ConJur — Há dados que mostrem os resultados da implantação do e-Proc?
Sérgio Tejada
O principal objetivo da criação do e-Proc foi o combate à morosidade processual. Nesse quesito, o sistema conseguiu atingir seu objetivo, pois obteve uma redução no tempo médio de duração processual não inferior a 50%. Em alguns casos, esta redução chegou a 80% do tempo. Também houve redução muito grande de mão de obra empregada em toda a Justiça Federal da 4ª Região. Para exemplificar, posso citar as secretarias de turmas do TRF-4 que, somadas, contavam com 108 servidores antes do e-Proc, e hoje têm apenas 43. A secretaria de registros processuais experimentou uma redução de 45 para 18 servidores. Essa mão de obra de alta qualidade foi redirecionada para gabinetes, influenciando diretamente na agilidade processual. 

ConJur — E o volume de papel?
Sérgio Tejada
Com os 6,5 milhões de processos distribuídos no e-Proc apenas na versão V2, estima-se uma economia de 1,7 mil toneladas de papel e 80km de estantes. Isso revela, além da economia com esses insumos, a possibilidade de redução de prédios, consumo de energia, manutenção, segurança etc. O e-Proc tem sido uma ferramenta muito importante para atuar na atual crise orçamentária da União, que está impondo redução de gastos e, inclusive, impedindo a reposição de servidores que estão se aposentando. Sem o e-Proc, certamente, a Justiça Federal teria muito mais dificuldades de cumprir o teto de gastos imposto pela Emenda Constitucional 95, sem comprometer a qualidade dos serviços.  

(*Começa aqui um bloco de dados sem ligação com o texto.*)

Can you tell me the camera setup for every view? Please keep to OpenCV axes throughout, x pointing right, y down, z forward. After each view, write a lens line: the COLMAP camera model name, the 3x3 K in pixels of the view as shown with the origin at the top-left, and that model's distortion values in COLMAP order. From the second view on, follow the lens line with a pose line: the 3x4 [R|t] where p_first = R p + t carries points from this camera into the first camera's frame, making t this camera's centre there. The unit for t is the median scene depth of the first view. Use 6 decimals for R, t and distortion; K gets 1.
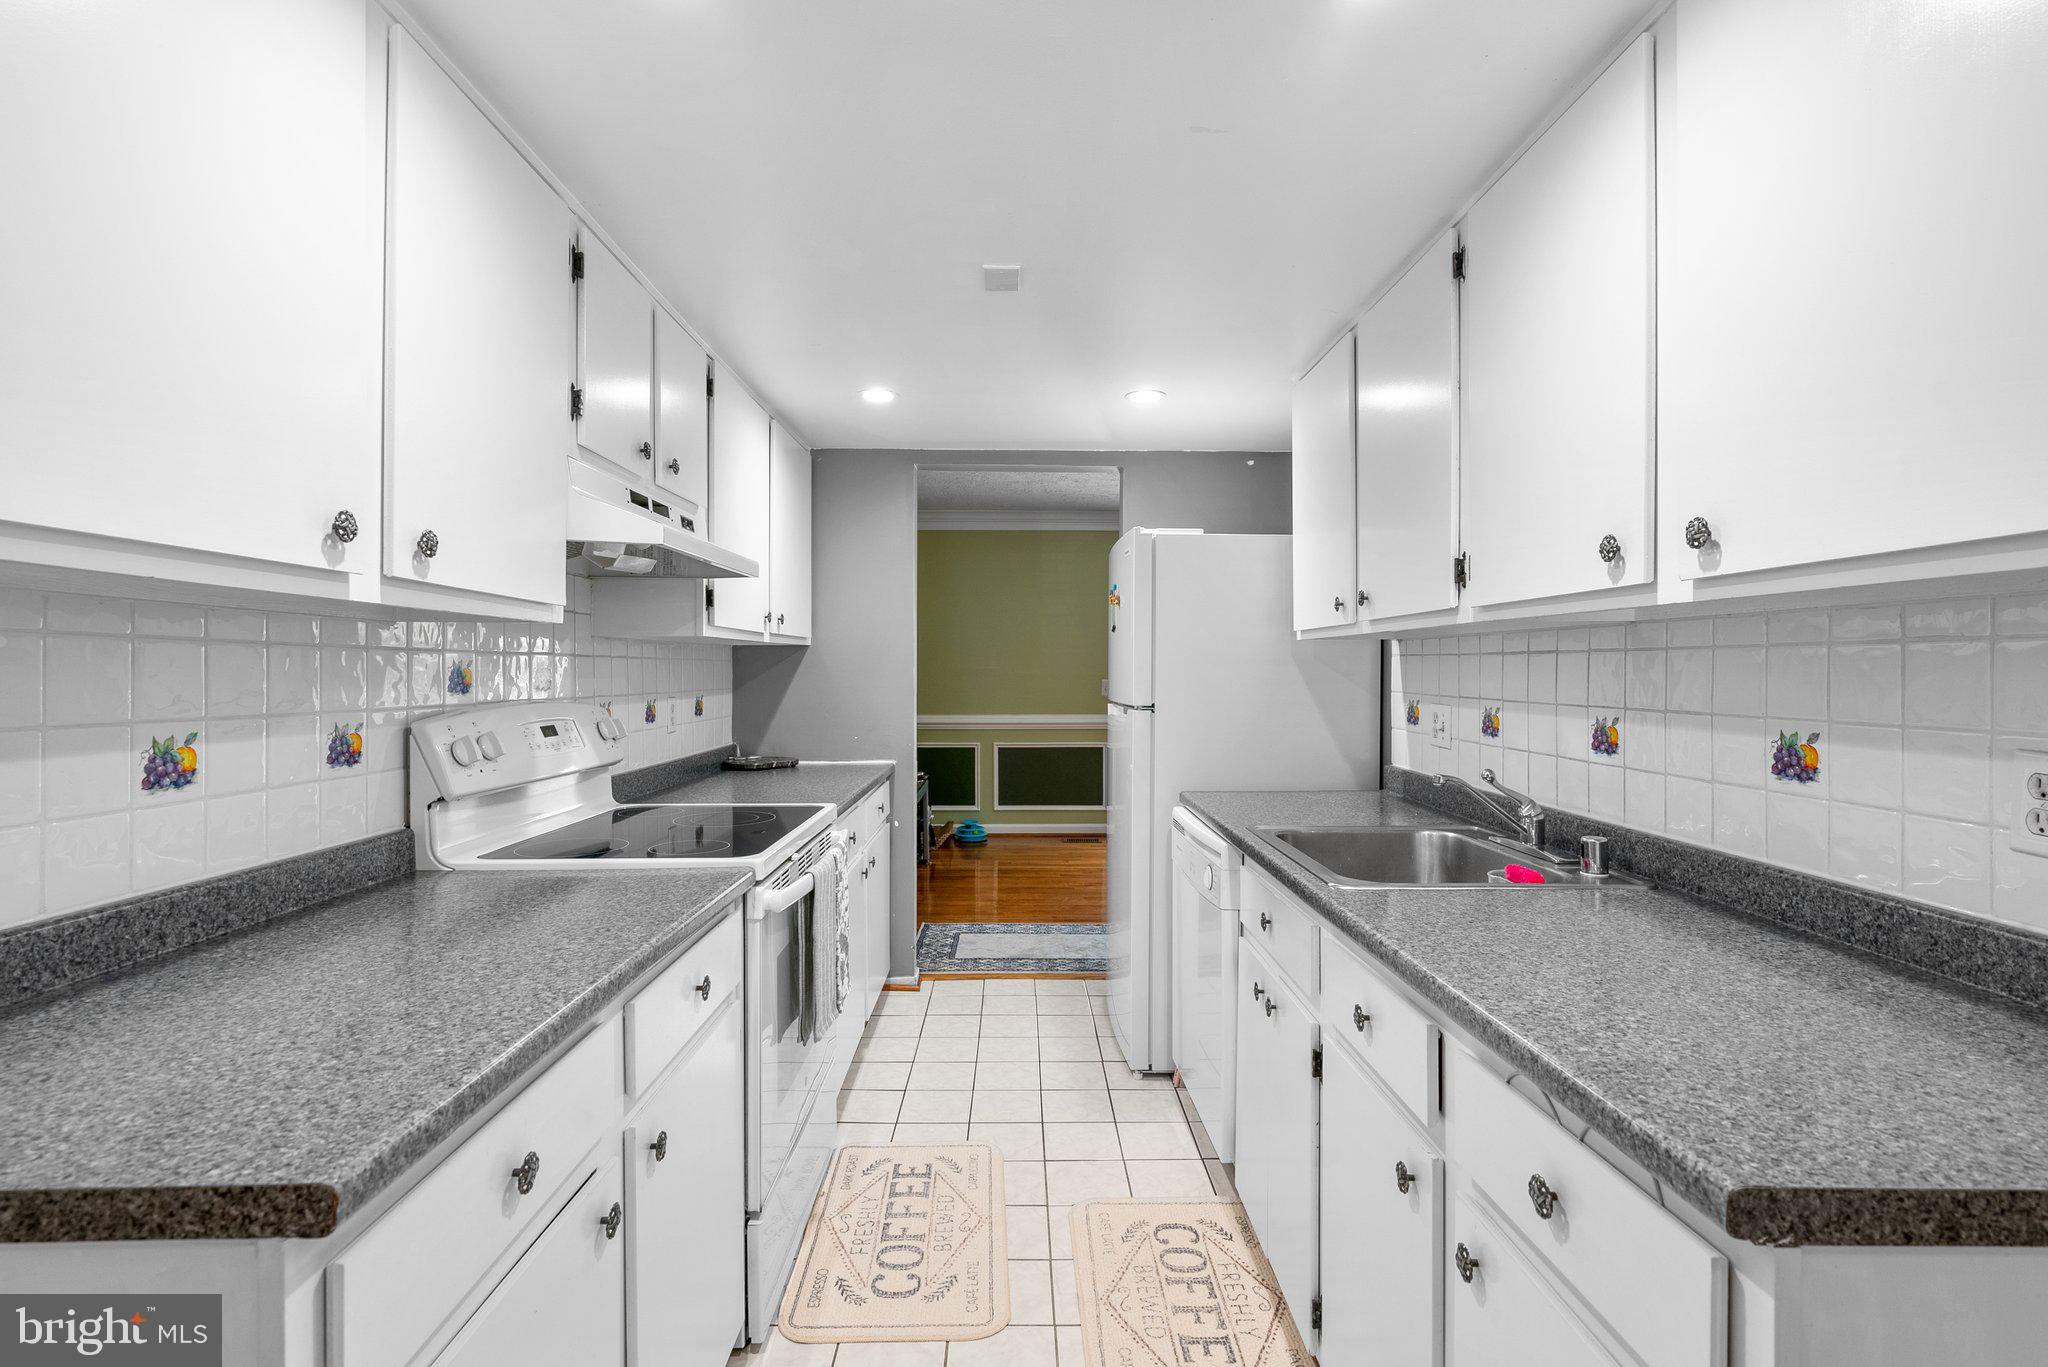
lens RADIAL K [[945.3, 0, 1015.9], [0, 945.3, 675.4], [0, 0, 1]] dist [-0.000433, 0.000568]
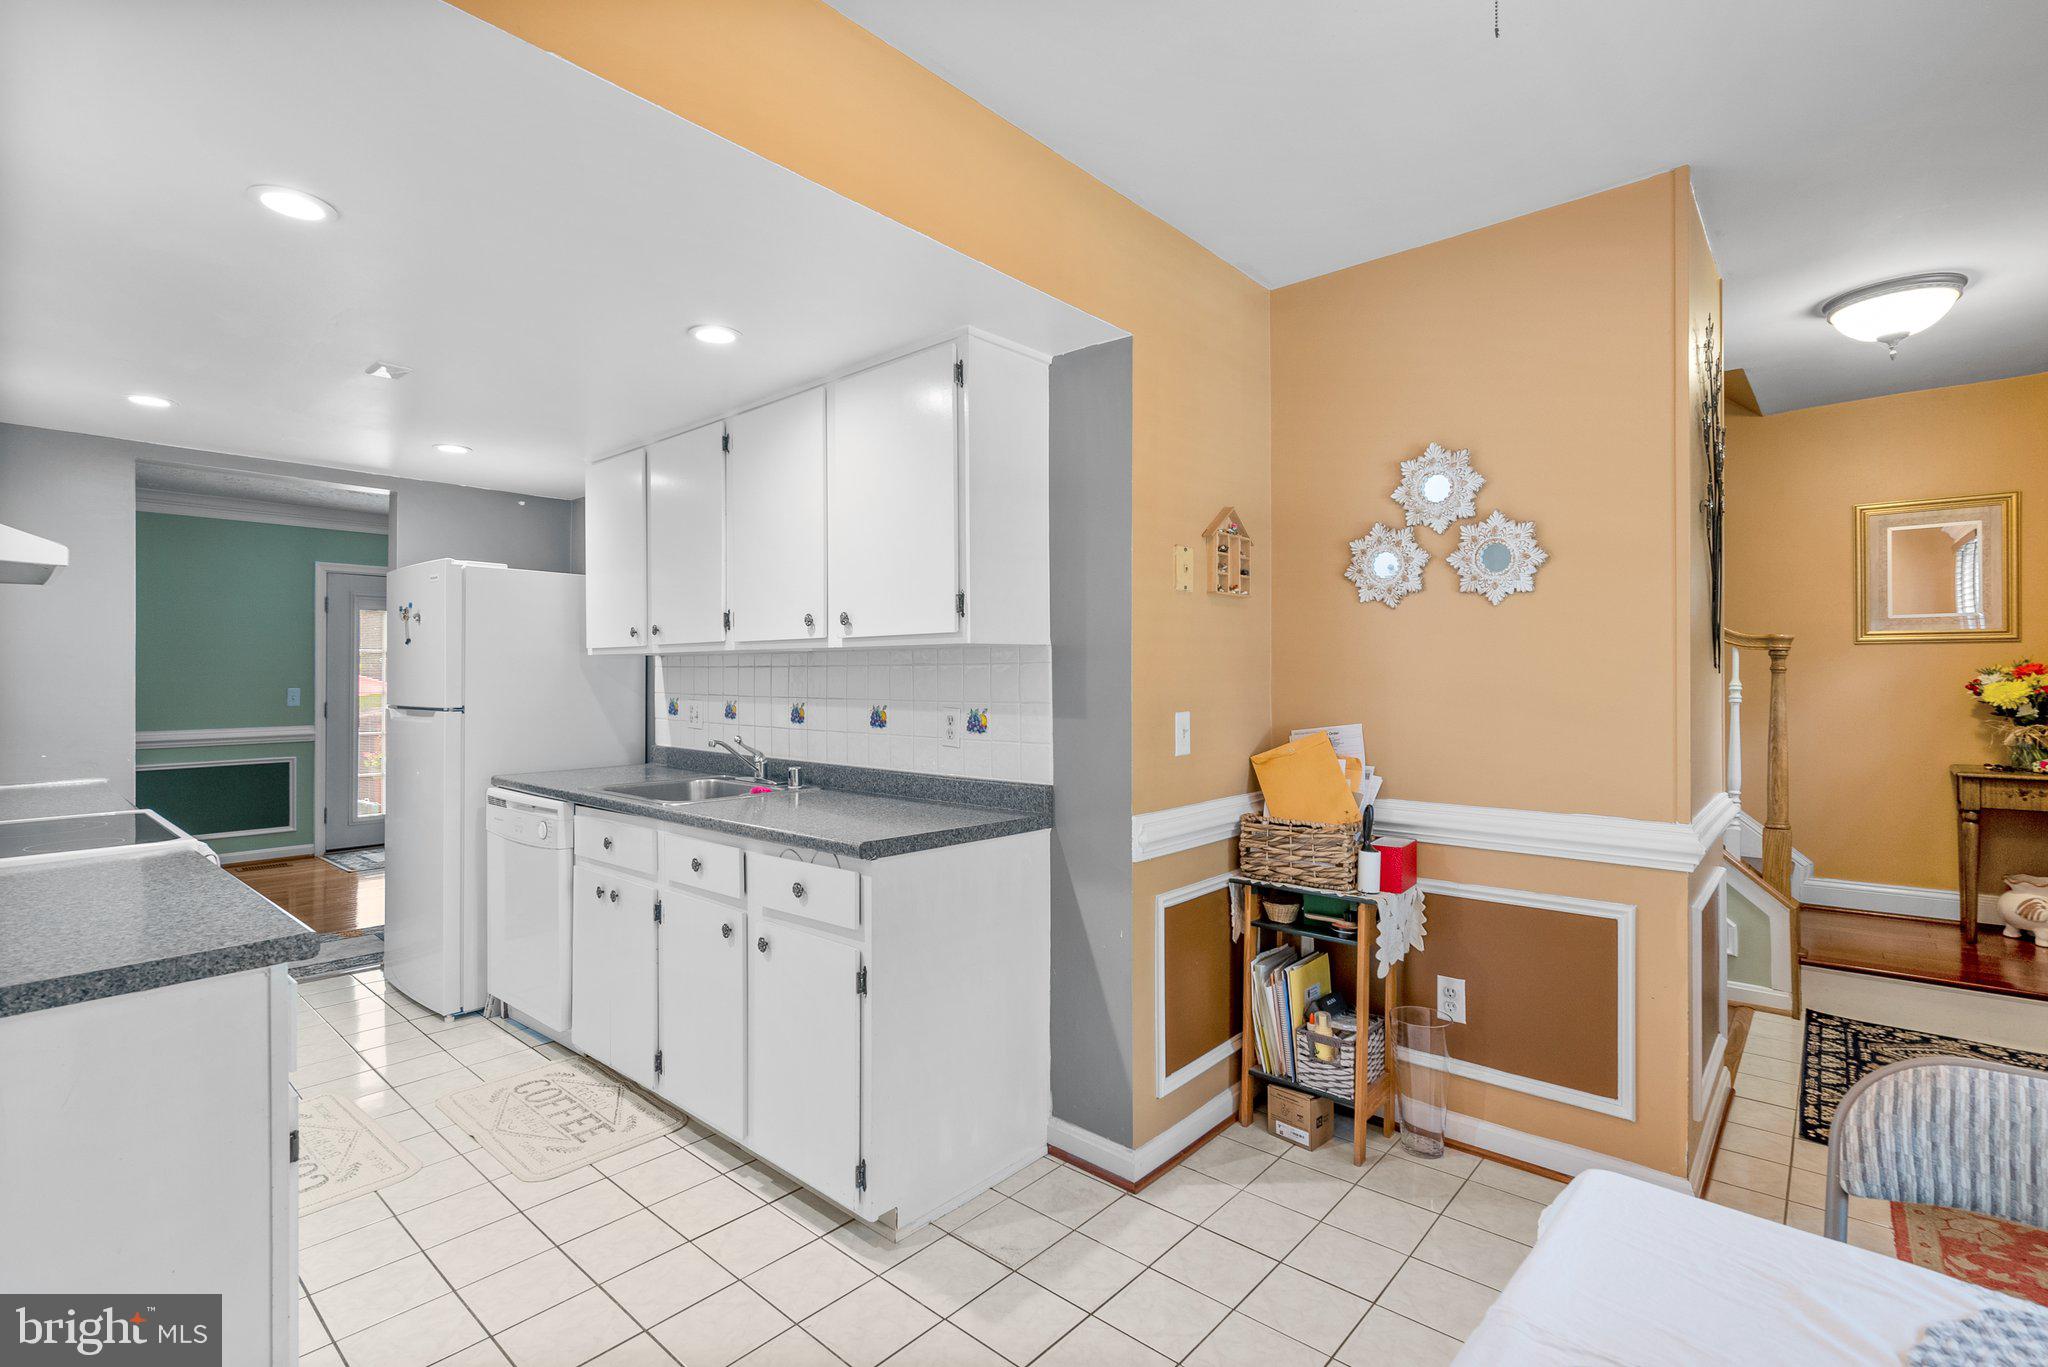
lens RADIAL K [[945.3, 0, 1025.6], [0, 945.3, 677.9], [0, 0, 1]] dist [-0.000433, 0.000568]
pose [[0.669733, -0.004545, 0.742588, -0.443513], [0.006968, 0.999976, -0.000164, -0.000901], [-0.742569, 0.005284, 0.669748, -0.556777]]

ConJur — Os advogados e juízes, pelo menos os do Sul, parecem concordar que o e-Proc é o melhor sistema. Mas ele conseguirá ocupar o lugar do PJe?
Sérgio Tejada O objetivo do e-Proc não é competir com o PJe. Há tribunais que estão satisfeitos com esse sistema. Na verdade, o e-Proc gostaria de ser um aliado do CNJ nessa árdua tarefa de informatizar totalmente a Justiça brasileira. Certamente, se houver uma sinalização nesse sentido do CNJ, a congregação de esforços reduziria significativamente os gastos totais envolvidos e aceleraria muito a instalação do processo eletrônico em 100% dos tribunais. Afinal, o e-Proc já demonstrou perfeita interoperabilidade com o PJe, e esses sistemas podem ser facilmente integrados. Seria um ganho enorme para os usuários externos, em especial os advogados.

ConJur — Quais os próximos passos?
Sérgio Tejada
O e-Proc está em permanente evolução. Recentemente, a arquitetura foi aperfeiçoada para o que chamamos de versão nacional, para facilitar a cessão do sistema para outros tribunais. Consequentemente, o desenvolvimento de novas ferramentas e soluções ficou mais fácil. A inteligência artificial já está sendo utilizada no e-Proc. Em breve, vamos dar publicidade ao que está sendo feito nessa área. Também iremos anunciar para breve um novo layout do sistema, mais moderno e amigável, que se adaptará ao equipamento do usuário, tornando mais fácil sua utilização. Outra novidade é o cadastro único para todos os advogados que atuam em quaisquer dos tribunais que têm o e-Proc.